The key things are to make sure that the returning environment is safe for students and for staff, Venderburgh said.
“A lot is going to depend on where the province is with the vaccination roll out [in September],” he noted.
If targets are met, most people are vaccinated, and COVID numbers are very low, it will be a very different situation from the present.
The KPU campus in Langley – one of five – has been one of the busiest campuses, because several of its key programs, including brewing and horticulture, require a lot of hands-on, in-person work. Courses were modified with smaller labs with fewer people over the past year, and Vanderburgh said that proved very successful – there were no known COVID outbreaks among the students and staff of its in-person programs.
The huge experiment with remote learning might result in some changes for students, but exactly how is still being studied.
Students asked for more flexibility in a recent survey, and some classes could see a mix of in person and distance learning in the future.
“We’re looking at a lot of it as sort of piloting it,” said Vanderburgh.
TWU is also looking forward to opening, and could change some of its courses.
“With the B.C. government’s recently announced accelerated timeline for the distribution of COVID-19 vaccines and the Canadian approval of Johnson & Johnson’s single-dose – in addition to AstraZeneca, Pfizer-BioNTech, and Moderna – we are fully engaged in planning for a return to face-to-face instruction and activities this fall,” said TWU president Mark Husbands.
Husbands said TWU is taking its students’ needs into account.

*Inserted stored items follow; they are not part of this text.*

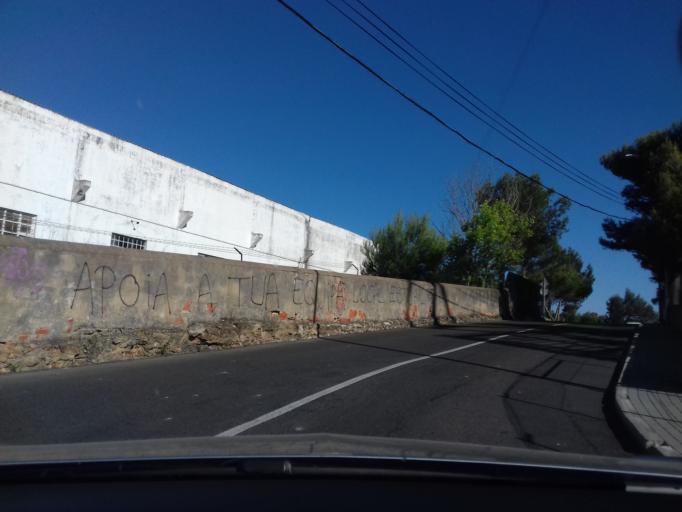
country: PT
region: Lisbon
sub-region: Cascais
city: Alcabideche
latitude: 38.7250
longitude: -9.4140
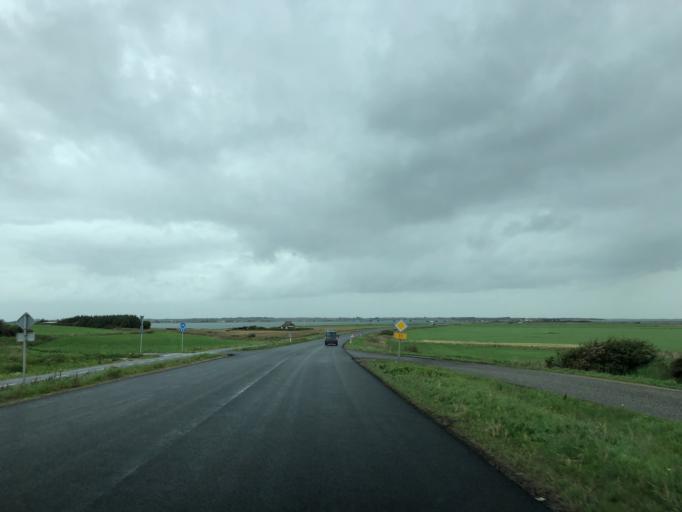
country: DK
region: Central Jutland
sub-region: Struer Kommune
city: Struer
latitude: 56.5575
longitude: 8.5573
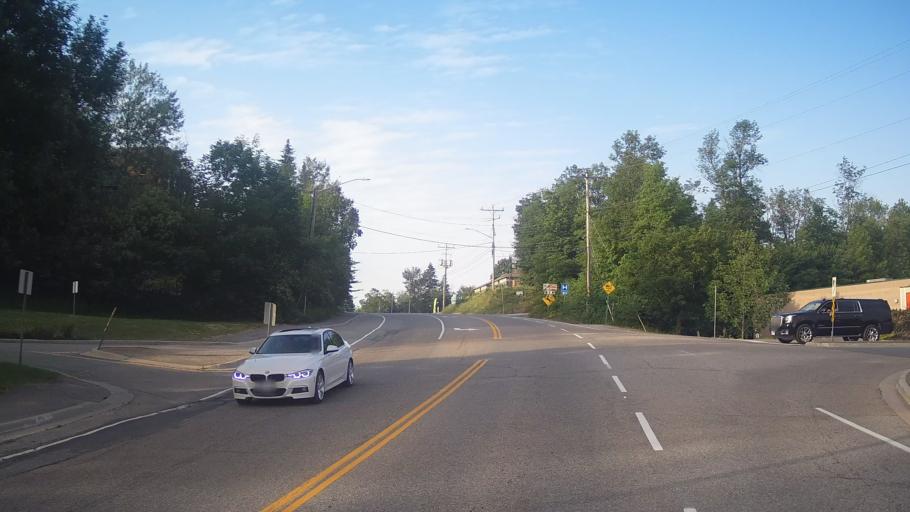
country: CA
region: Ontario
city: Huntsville
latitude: 45.3376
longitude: -79.2033
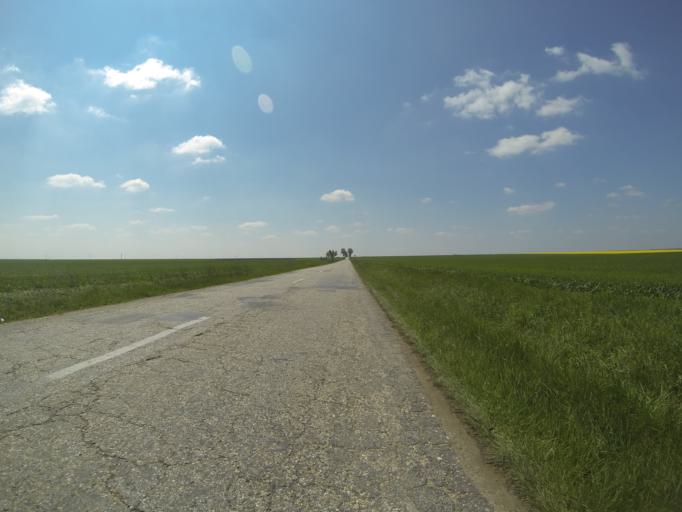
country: RO
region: Dolj
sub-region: Comuna Terpezita
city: Terpezita
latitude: 44.2685
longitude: 23.4759
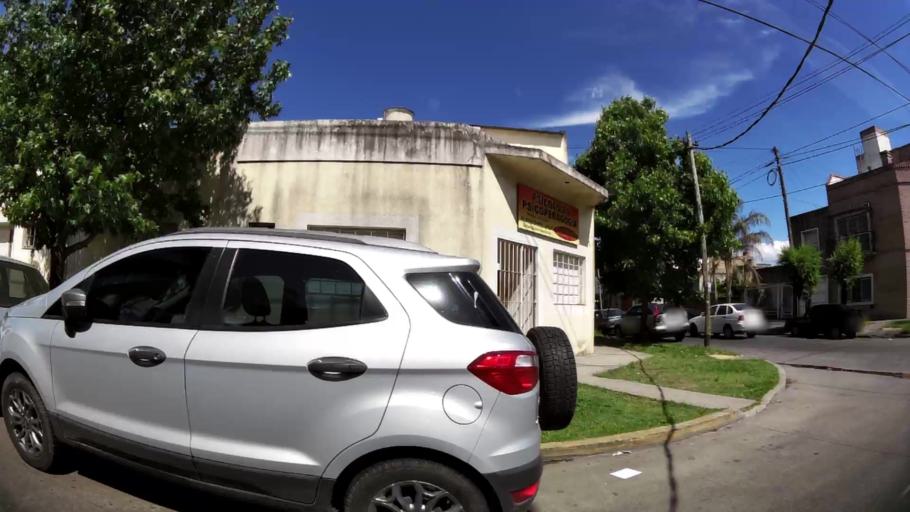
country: AR
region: Buenos Aires
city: San Justo
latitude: -34.6730
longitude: -58.5661
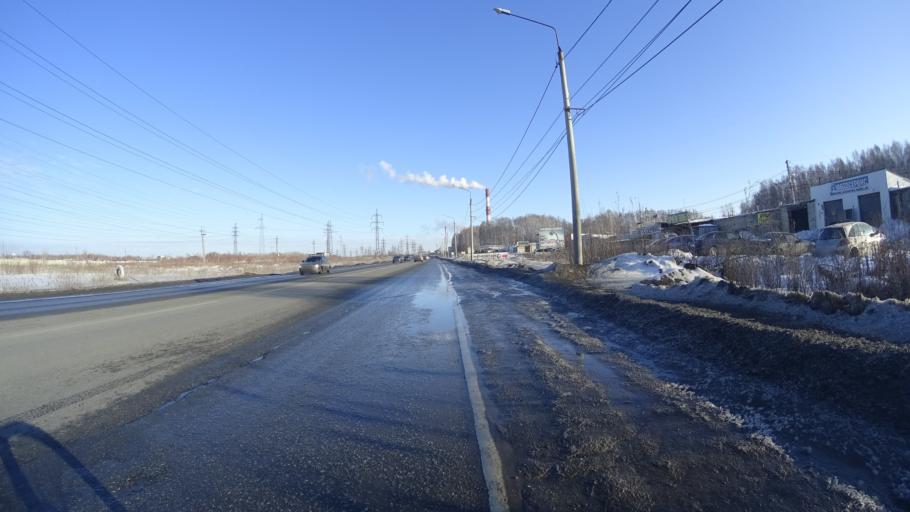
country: RU
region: Chelyabinsk
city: Roshchino
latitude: 55.2111
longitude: 61.3098
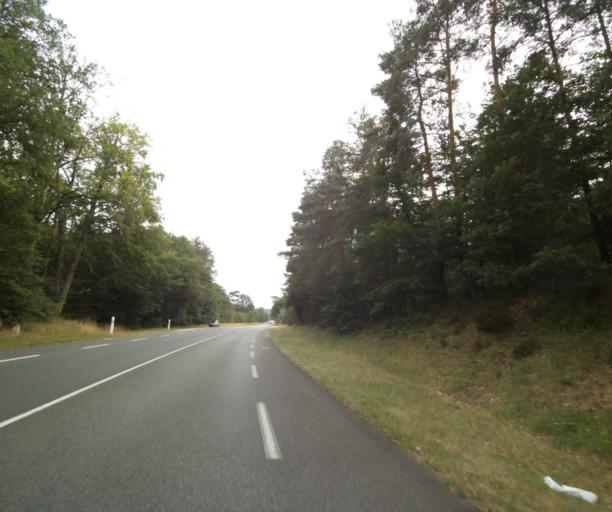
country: FR
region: Ile-de-France
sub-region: Departement de Seine-et-Marne
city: Bois-le-Roi
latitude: 48.4489
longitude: 2.6878
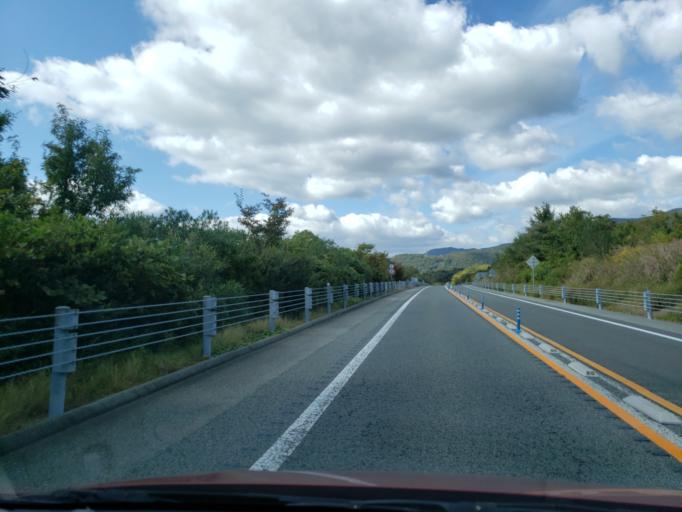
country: JP
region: Tokushima
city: Kamojimacho-jogejima
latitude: 34.1216
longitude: 134.3684
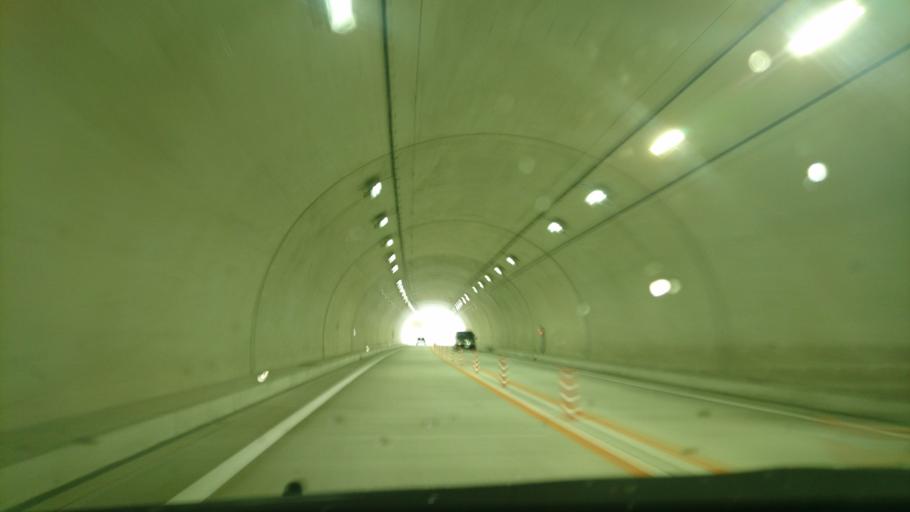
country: JP
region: Iwate
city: Kamaishi
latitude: 39.2940
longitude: 141.8651
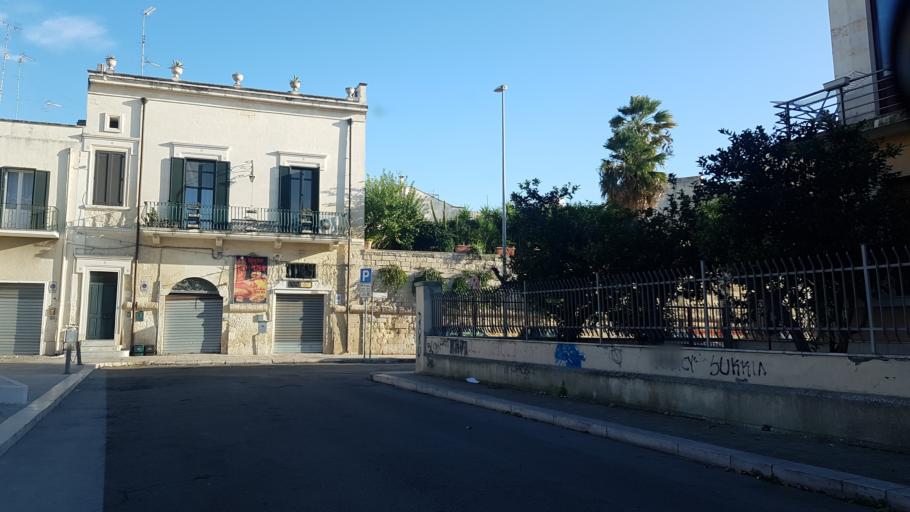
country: IT
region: Apulia
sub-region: Provincia di Lecce
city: Lecce
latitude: 40.3524
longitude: 18.1649
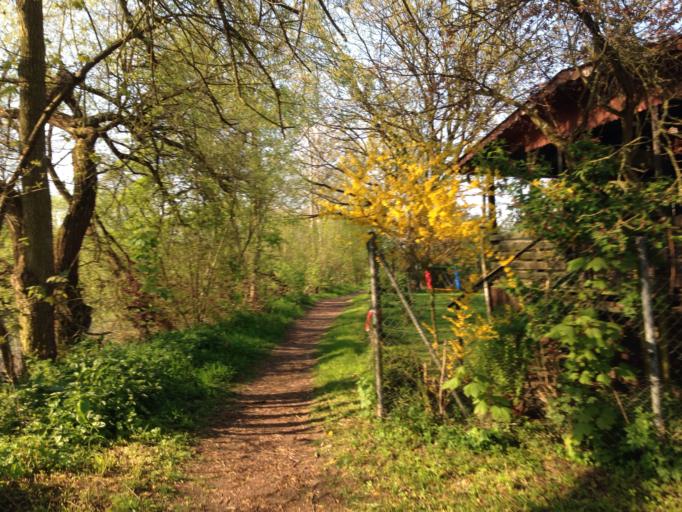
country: DE
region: Hesse
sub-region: Regierungsbezirk Giessen
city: Giessen
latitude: 50.6107
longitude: 8.6672
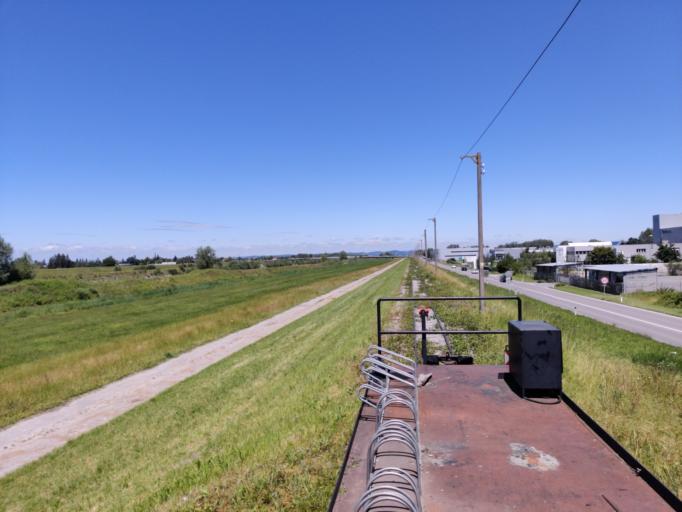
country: AT
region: Vorarlberg
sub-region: Politischer Bezirk Bregenz
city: Fussach
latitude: 47.4696
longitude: 9.6707
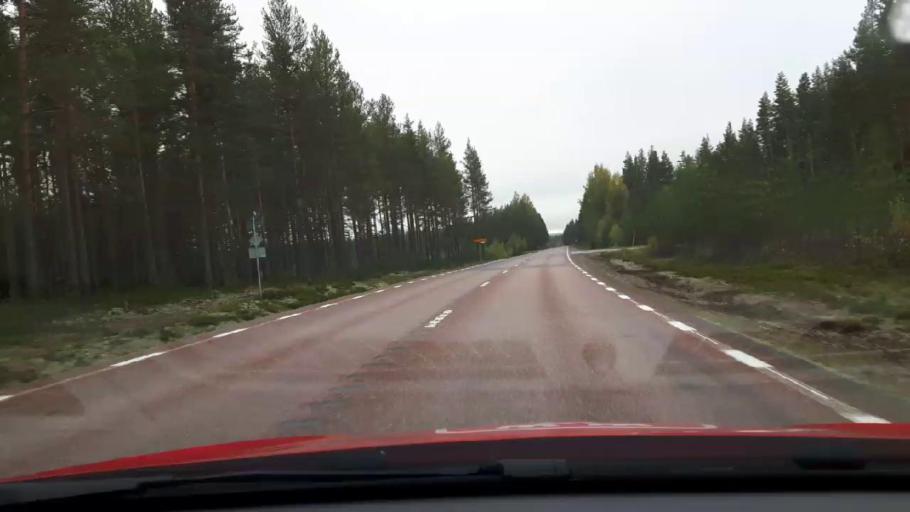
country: SE
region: Gaevleborg
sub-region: Ljusdals Kommun
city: Farila
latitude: 61.8483
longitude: 15.7517
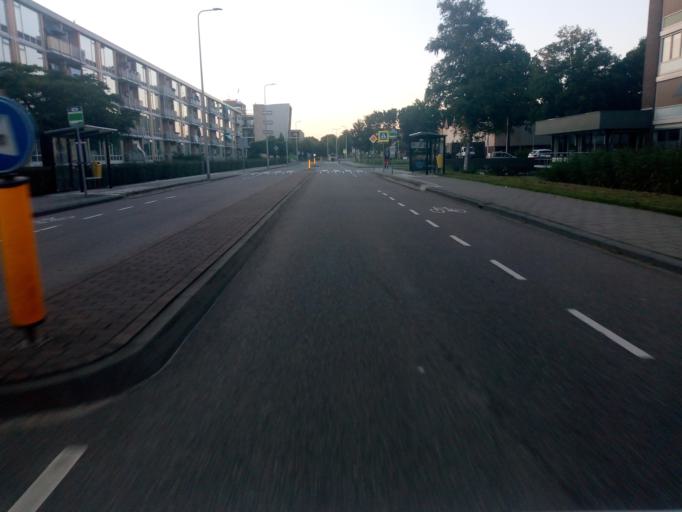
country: NL
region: South Holland
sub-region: Gemeente Alphen aan den Rijn
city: Alphen aan den Rijn
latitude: 52.1324
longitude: 4.6510
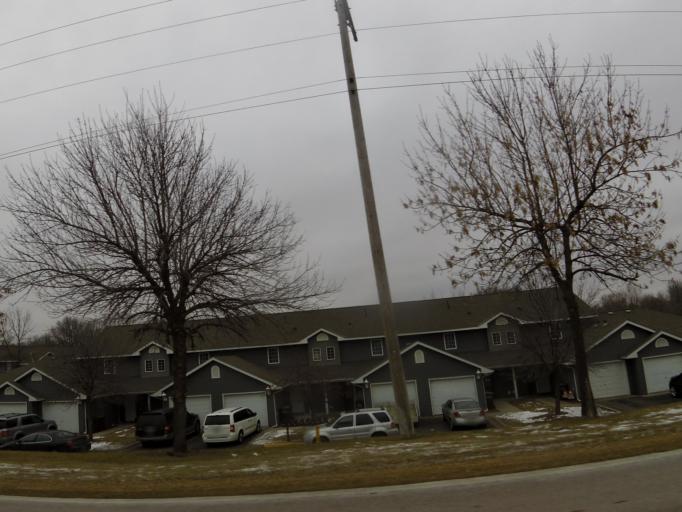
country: US
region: Minnesota
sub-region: Carver County
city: Watertown
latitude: 44.9587
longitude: -93.8377
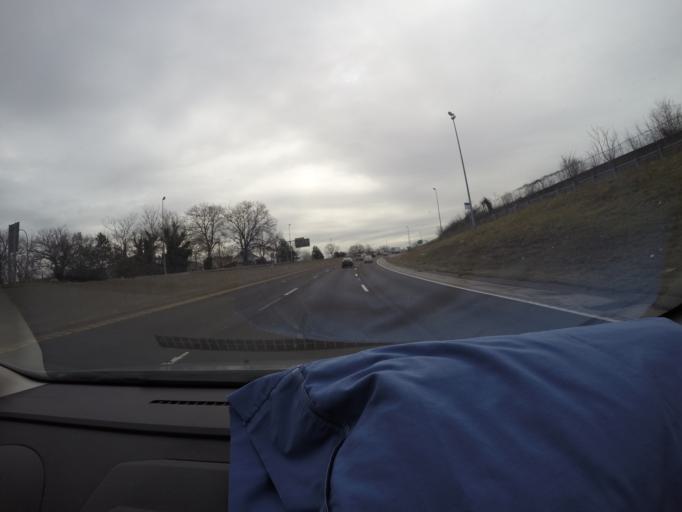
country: US
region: Missouri
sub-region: Saint Louis County
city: Pine Lawn
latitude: 38.7003
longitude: -90.2635
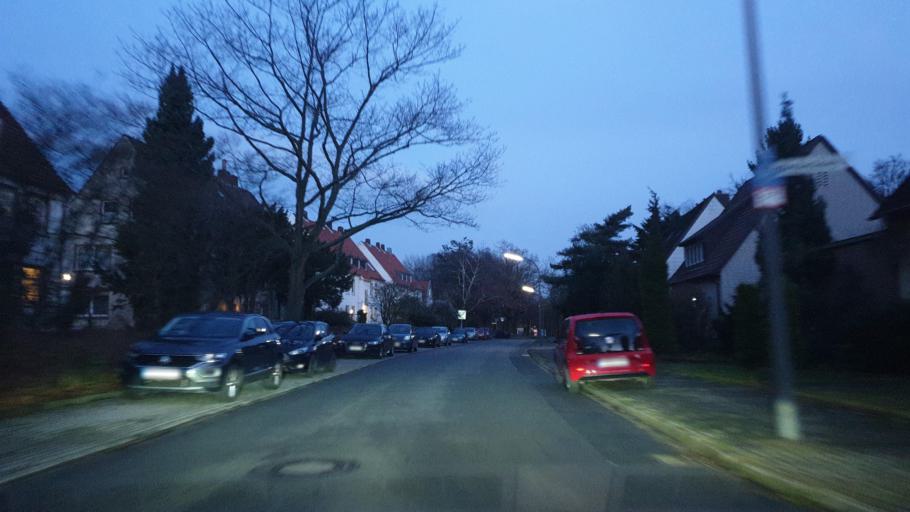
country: DE
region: Lower Saxony
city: Osnabrueck
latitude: 52.2696
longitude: 8.0146
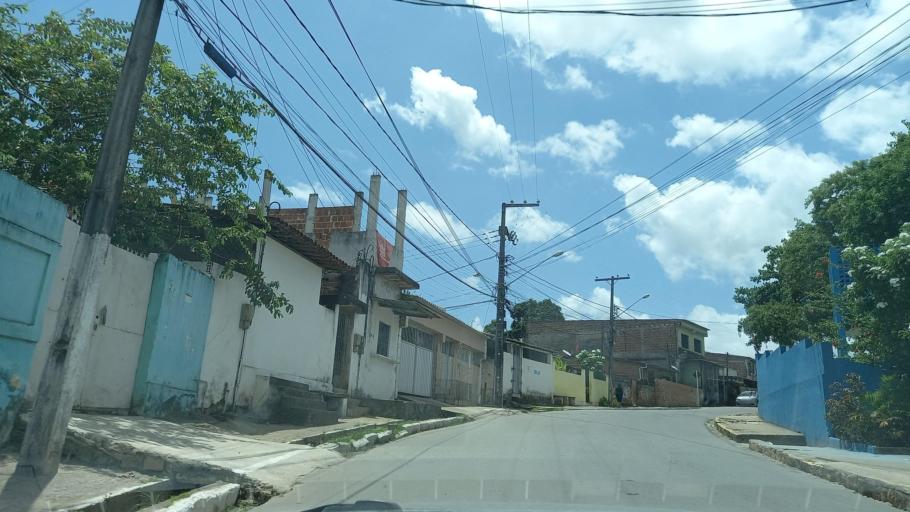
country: BR
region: Pernambuco
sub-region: Jaboatao Dos Guararapes
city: Jaboatao
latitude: -8.1705
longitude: -34.9983
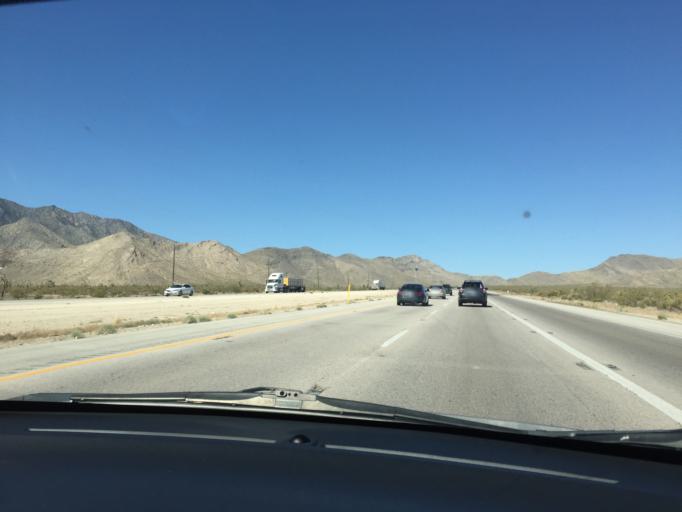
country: US
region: Nevada
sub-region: Clark County
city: Sandy Valley
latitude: 35.4627
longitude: -115.6208
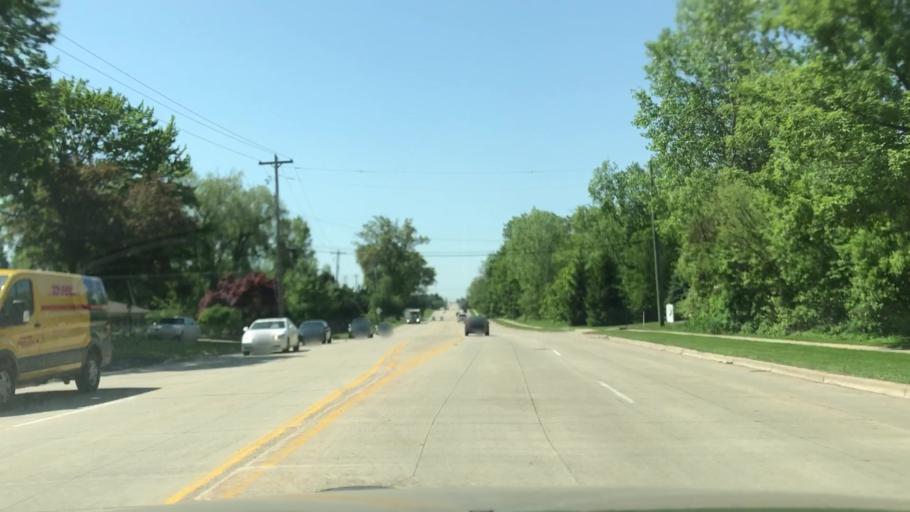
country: US
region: Michigan
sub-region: Kent County
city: East Grand Rapids
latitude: 42.9191
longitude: -85.5494
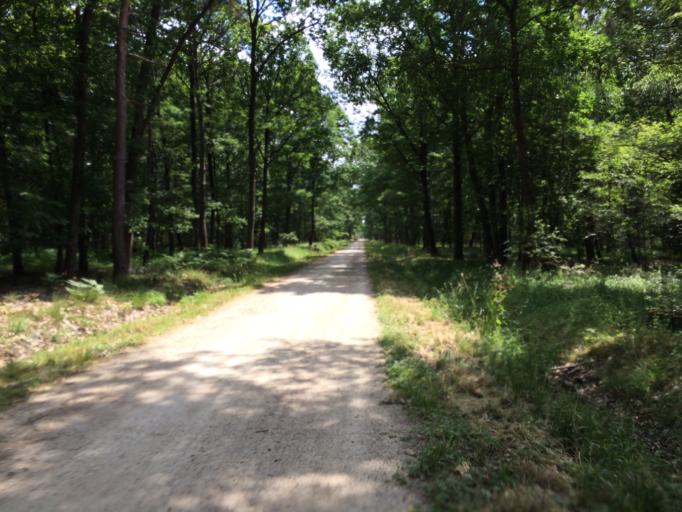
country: FR
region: Ile-de-France
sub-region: Departement de l'Essonne
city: Epinay-sous-Senart
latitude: 48.6689
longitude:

“Accordingly, if a student is unable to begin classes face-to-face this fall, we remain committed to providing them with access to TWU’s high-quality education,” he said.
The way student receive their education is expected to be more flexible, and the online education program, TWU Access, was well received in 2020, Husbands said.
It doesn’t work for all students, but it has been a valuable tool for students to continue education during the pandemic, he said.
“As the university continues to enhance and build upon the established infrastructure and technology, we are seeking to give students a greater degree of flexibility in pursuing their education, regardless of time zone or location,” added Dr. Phil Laird, TWU’s vice president of Innovation, Global and Academic Partnerships.
Provincial Health Officer Dr. Bonnie Henry was being consulted on the plan, Kang said.
“I also know some people will be feeling nervous,” Kang said. “Your safety is our top priority. At every step, we’re going to be working with Dr. Henry and all our partners to make sure the right measures are in place to keep people safe.”
By Labour Day, it’s expected that a significant number of British Columbians will have received at least one dose of a vaccine for COVID-19. There are three vaccines currently being distributed in B.C. and a fourth has been approved by Health Canada but has not yet arrived.